## Selected text
━━━━━━━━━━
I hereby consider myself nudged.  ;-)

> It's absolutely essential for BPF to have a well defined memory model.
> 
> It's necessary for fast sched-ext bpf progs and for HW offloads too.
> As a minimum we need to document it in Documentation/bpf/standardization/.

Ah, I see that in current mainline.

> It's much more challenging than it looks.
> Unlike traditional ISAs. We cannot say that memory consistency is
> similar to x86 or arm64 or riscv.
> bpf memory consistency cannot pick the lower common denominator either.
> bpf memory model most likely going to be pretty close to kernel memory model
> instead of HW or C.
> In parallel we can start adding new concurrency primitives.

My first thought would be to look at instruction-set.rst in that
directory, and project LKMM onto the concurrency primitives that
are currently defined there.  The advantage of this is "just enough
LKMM" at any given time, but it would also mean that memory-model.rst
(or whatever eventual bikesheded name) would need maintenance as new
concurrency primitives are added.  Which seems like the correct
approach, as opposed to attempting to define memory model concepts
for non-existent concurrency primitives.

Presumably, I also need to run this through the BPF standardization
process.

Or did you have something else in mind?

							Thanx, Paul

> Sounds like smp_load_acquire()/store_release should be the first pair.
> Here it's also more challenging than in the kernel.
> We cannot define bpf_smp_load_acquire() as a macro.
> It needs to be a new flavor of BPF_LDX instruction that JITs
> will convert into a proper sequence of insns.
> On x86-64 it will remain normal load,
> while on arm64 it will be LDAR instead of LDR and so on.
> 
> Some of the barriers we can implement as kfuncs since they're slow anyway.
> Some other barriers would need to be new instructions too.
> The design would need to take into account multiple architectures,
> gcc/llvm consideration, verifier complexity, and,
> of course, include bpf IETF standardization working group.
━━━━━━━━━━
## Material supplied
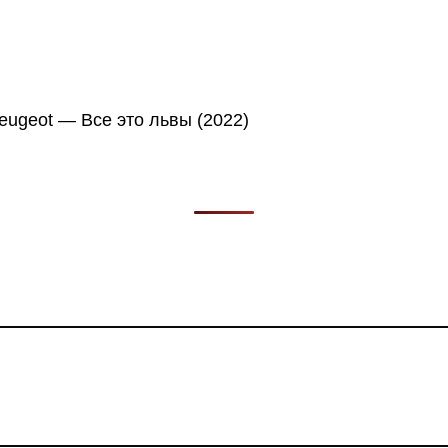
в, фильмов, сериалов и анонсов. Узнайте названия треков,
━━━━━━━━━━
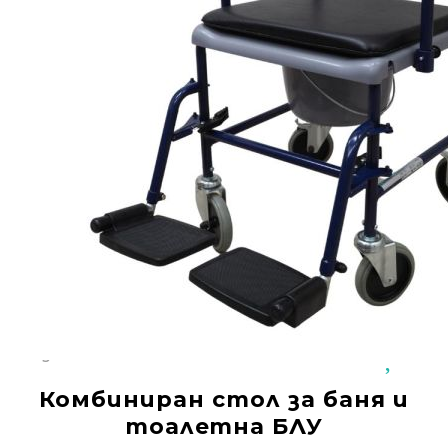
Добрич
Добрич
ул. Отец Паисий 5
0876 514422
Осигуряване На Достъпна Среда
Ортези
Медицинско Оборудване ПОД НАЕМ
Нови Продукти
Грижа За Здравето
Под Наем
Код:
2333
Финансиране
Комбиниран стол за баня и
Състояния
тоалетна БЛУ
━━━━━━━━━━
## Questions to answer
A – Answer these questions using the BPF memory model text:
(i) In which directory should the memory model be documented, at a minimum?
(ii) Which file in that directory does the reply propose to look at first?
(iii) On arm64, which instruction would replace LDR for the new acquire load?
B – Reproduce word for word the stretch of the BPF memory model text from "Or did you have" through "sequence of insns.".

## Task answers
A –
(i) Documentation/bpf/standardization/
(ii) instruction-set.rst
(iii) LDAR

B –
Or did you have something else in mind?

							Thanx, Paul

> Sounds like smp_load_acquire()/store_release should be the first pair.
> Here it's also more challenging than in the kernel.
> We cannot define bpf_smp_load_acquire() as a macro.
> It needs to be a new flavor of BPF_LDX instruction that JITs
> will convert into a proper sequence of insns.